> _Отрывок_:
Земля не бывает бесплодной, если она становится приютом для людей,
устремленных к растительному миру всеми пятью органами чувств. Эта тяга -
едва ли не сама человеческая природа, и должно быть, полностью лишены этой
тяги, те, у кого не вызвала противления здешняя сушь, ощутимая дыханием и
даже кожей, и кто не взялся настойчиво бороться с ней. Ведь засуха
побеждается, и гораздо легче, чем необузданная и пропитанная сыростью
пышность Бразилии или Индии.
-- На всей этой бескрайней пустоши, по которой мы едем, -- говорит мне
попутчик, -- без больших хлопот можно вырастить обыкновенную сосну. А
здешние люди попросту не думают об этом, не хотят.

> _Задачи для решения_:
**1)** Выпишите из отрывка фрагмент между словами «-- На всей этой» и «этом, не хотят.», включая оба.
**2)** Отредактируйте записи от их начала до строки с «family: Davalliaceae» включительно, заменив «collectors» на «collected by» и оставив всё прочее без изменений. Приведите только эти строки.

> _Исходные данные_:
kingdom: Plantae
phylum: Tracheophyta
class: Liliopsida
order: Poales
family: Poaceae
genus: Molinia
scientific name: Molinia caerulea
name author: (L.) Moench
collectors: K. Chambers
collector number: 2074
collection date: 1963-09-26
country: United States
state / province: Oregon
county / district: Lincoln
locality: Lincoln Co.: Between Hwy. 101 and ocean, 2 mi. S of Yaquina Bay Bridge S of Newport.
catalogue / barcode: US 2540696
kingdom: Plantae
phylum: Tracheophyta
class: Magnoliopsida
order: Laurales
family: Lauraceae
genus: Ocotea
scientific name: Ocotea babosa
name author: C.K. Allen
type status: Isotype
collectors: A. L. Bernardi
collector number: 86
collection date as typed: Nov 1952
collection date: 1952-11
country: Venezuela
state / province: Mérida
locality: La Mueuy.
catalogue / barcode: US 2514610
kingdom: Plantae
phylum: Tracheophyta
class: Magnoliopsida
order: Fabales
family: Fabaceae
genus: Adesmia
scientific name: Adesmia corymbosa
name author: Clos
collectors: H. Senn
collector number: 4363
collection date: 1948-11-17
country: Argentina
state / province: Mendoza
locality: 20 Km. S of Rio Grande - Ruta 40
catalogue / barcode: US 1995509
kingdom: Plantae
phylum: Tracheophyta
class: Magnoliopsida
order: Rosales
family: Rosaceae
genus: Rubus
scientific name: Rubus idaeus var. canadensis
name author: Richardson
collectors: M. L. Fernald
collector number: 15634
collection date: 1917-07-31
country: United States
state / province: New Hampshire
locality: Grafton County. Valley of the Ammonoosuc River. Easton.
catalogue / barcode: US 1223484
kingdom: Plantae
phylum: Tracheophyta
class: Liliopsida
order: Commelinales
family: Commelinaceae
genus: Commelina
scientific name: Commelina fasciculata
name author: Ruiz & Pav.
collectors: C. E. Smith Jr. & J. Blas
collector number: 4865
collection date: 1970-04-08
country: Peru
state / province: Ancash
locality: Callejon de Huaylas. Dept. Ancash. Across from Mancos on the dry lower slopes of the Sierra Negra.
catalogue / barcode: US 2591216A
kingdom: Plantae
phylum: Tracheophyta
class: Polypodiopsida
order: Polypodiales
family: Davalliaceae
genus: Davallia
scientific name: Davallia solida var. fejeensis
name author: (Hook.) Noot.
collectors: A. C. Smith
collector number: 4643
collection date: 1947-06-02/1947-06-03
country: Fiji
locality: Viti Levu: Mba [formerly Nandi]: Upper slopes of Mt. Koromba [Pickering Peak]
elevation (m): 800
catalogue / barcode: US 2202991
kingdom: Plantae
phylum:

> _Решённые задачи_:
**1)**
-- На всей этой бескрайней пустоши, по которой мы едем, -- говорит мне
попутчик, -- без больших хлопот можно вырастить обыкновенную сосну. А
здешние люди попросту не думают об этом, не хотят.

**2)**
kingdom: Plantae
phylum: Tracheophyta
class: Liliopsida
order: Poales
family: Poaceae
genus: Molinia
scientific name: Molinia caerulea
name author: (L.) Moench
collected by: K. Chambers
collector number: 2074
collection date: 1963-09-26
country: United States
state / province: Oregon
county / district: Lincoln
locality: Lincoln Co.: Between Hwy. 101 and ocean, 2 mi. S of Yaquina Bay Bridge S of Newport.
catalogue / barcode: US 2540696
kingdom: Plantae
phylum: Tracheophyta
class: Magnoliopsida
order: Laurales
family: Lauraceae
genus: Ocotea
scientific name: Ocotea babosa
name author: C.K. Allen
type status: Isotype
collected by: A. L. Bernardi
collector number: 86
collection date as typed: Nov 1952
collection date: 1952-11
country: Venezuela
state / province: Mérida
locality: La Mueuy.
catalogue / barcode: US 2514610
kingdom: Plantae
phylum: Tracheophyta
class: Magnoliopsida
order: Fabales
family: Fabaceae
genus: Adesmia
scientific name: Adesmia corymbosa
name author: Clos
collected by: H. Senn
collector number: 4363
collection date: 1948-11-17
country: Argentina
state / province: Mendoza
locality: 20 Km. S of Rio Grande - Ruta 40
catalogue / barcode: US 1995509
kingdom: Plantae
phylum: Tracheophyta
class: Magnoliopsida
order: Rosales
family: Rosaceae
genus: Rubus
scientific name: Rubus idaeus var. canadensis
name author: Richardson
collected by: M. L. Fernald
collector number: 15634
collection date: 1917-07-31
country: United States
state / province: New Hampshire
locality: Grafton County. Valley of the Ammonoosuc River. Easton.
catalogue / barcode: US 1223484
kingdom: Plantae
phylum: Tracheophyta
class: Liliopsida
order: Commelinales
family: Commelinaceae
genus: Commelina
scientific name: Commelina fasciculata
name author: Ruiz & Pav.
collected by: C. E. Smith Jr. & J. Blas
collector number: 4865
collection date: 1970-04-08
country: Peru
state / province: Ancash
locality: Callejon de Huaylas. Dept. Ancash. Across from Mancos on the dry lower slopes of the Sierra Negra.
catalogue / barcode: US 2591216A
kingdom: Plantae
phylum: Tracheophyta
class: Polypodiopsida
order: Polypodiales
family: Davalliaceae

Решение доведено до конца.